Ventricular tachycardia is a sometimes very dangerous arrhythmia characterized by an accelerated heartbeat (tachycardia) and an electrical impulse that originates in one of the ventricles instead of the sinus node. The electrical signal does not pass through the conduction system so the heart cannot contract normally. The faster the heart contracts, the less blood it can expel with each beat and has little time to fill with blood between beats. If this tachycardia continues, the brain and the entire body do not receive enough blood and oxygen, which can cause fainting, collapse, fainting, and unconsciousness. Furthermore, if it continues for a long time, cardiac arrest can occur. Ventricular tachycardia is an arrhythmia that usually occurs in hearts with structural diseases (sick hearts), such as ischemic heart disease, dilated cardiomyopathy, and hypertrophic cardiomyopathy. In some cases, ventricular tachycardia occurs in a completely “healthy” heart, that is, without any recognizable pathologies. These tachycardias, called idiopathic ventricular tachycardias, generally originate from typical locations, such as the right and left outflow tract, the coronary cusps, the papillary muscles, the valve rings. Idiopathic ventricular tachycardias can be treated in a large majority of cases with transcatheter ablation.

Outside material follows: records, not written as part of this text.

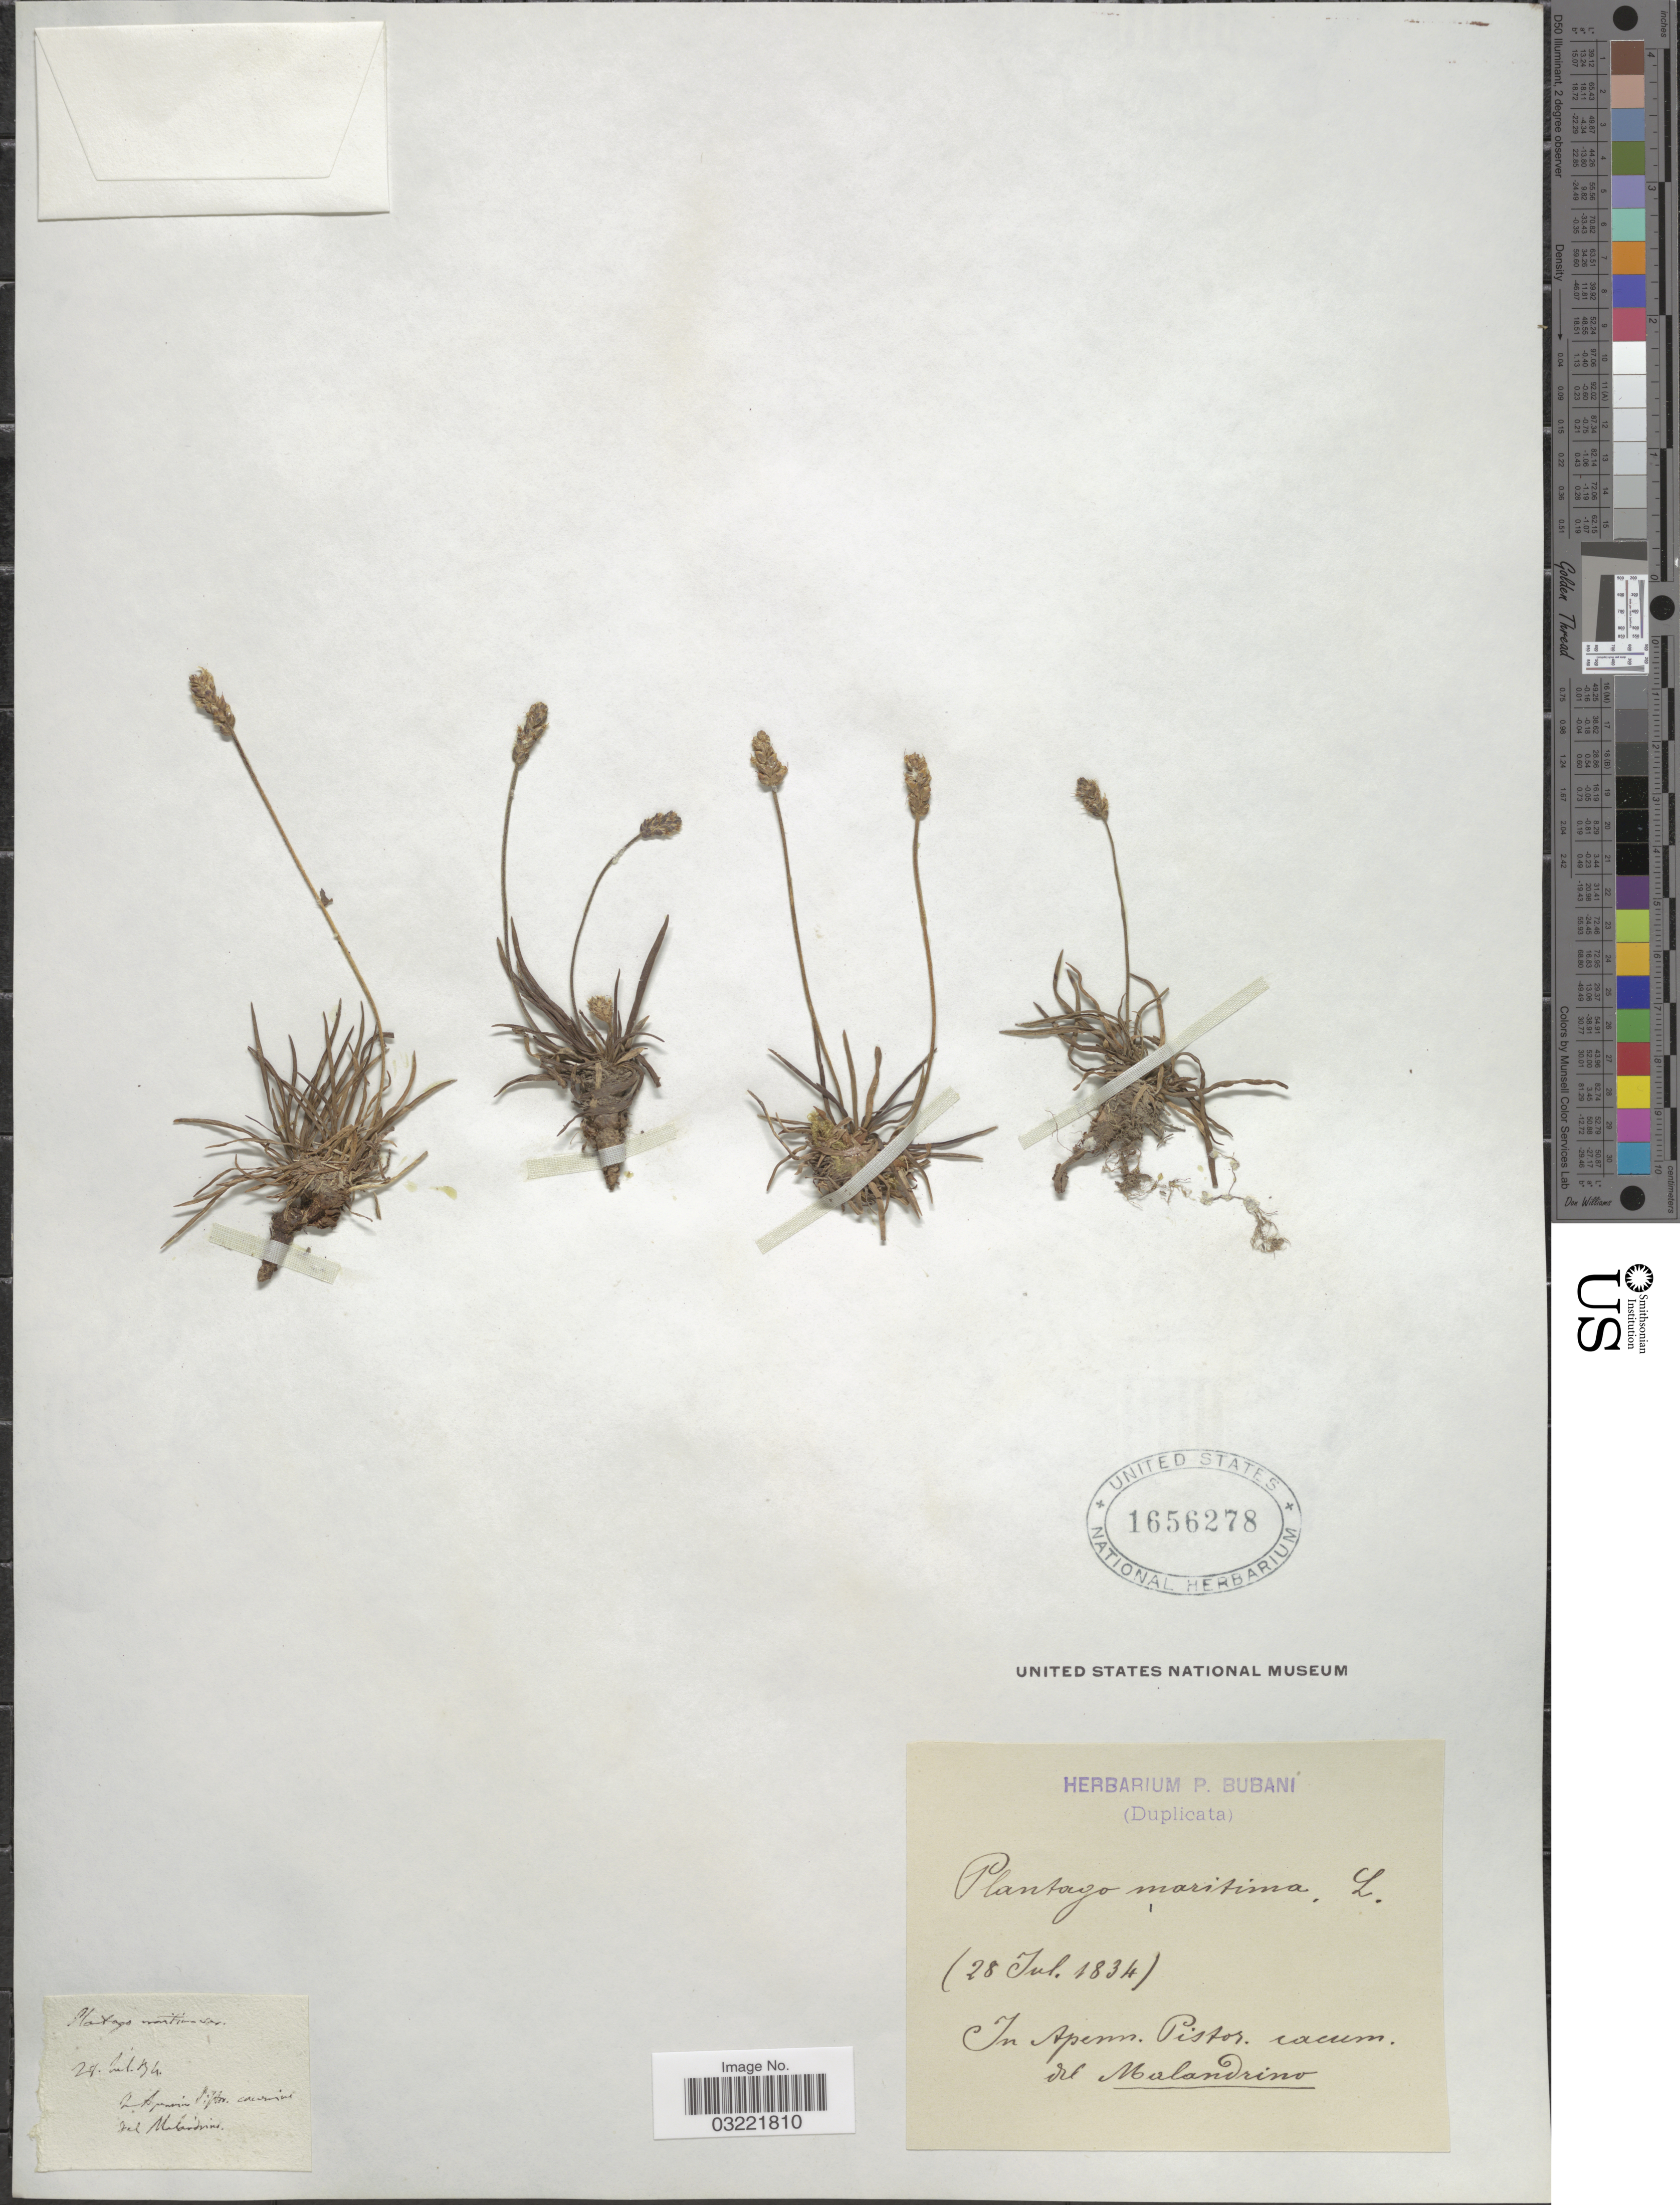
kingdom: Plantae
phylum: Tracheophyta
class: Magnoliopsida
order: Lamiales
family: Plantaginaceae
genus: Plantago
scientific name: Plantago maritima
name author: L.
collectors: ex herb. P. Bubani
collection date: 1834-07-28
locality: In Apenn. Pistor. cacum. del Malandrino.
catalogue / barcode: US 1656278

Ventricular tachycardia can be interrupted by drugs or an electric shock, sometimes it can go away without any treatment. Sometimes the only therapy is to combine drug therapy with an implantable defibrillator, other times transcatheter ablation is indicated with or without the implantation of an automatic defibrillator. The arrhythmologist carefully evaluates the heart pathologies to establish the most appropriate therapy (drug, ablation or implantable defibrillator) for the control and prevention of the arrhythmia.

To diagnose these pathologies, the arrhythmologist uses different tests depending on the case: electrocardiogram, echocardiogram, 12-lead cardiac Holter, stress test, cardiac magnetic resonance imaging, coronary angiography.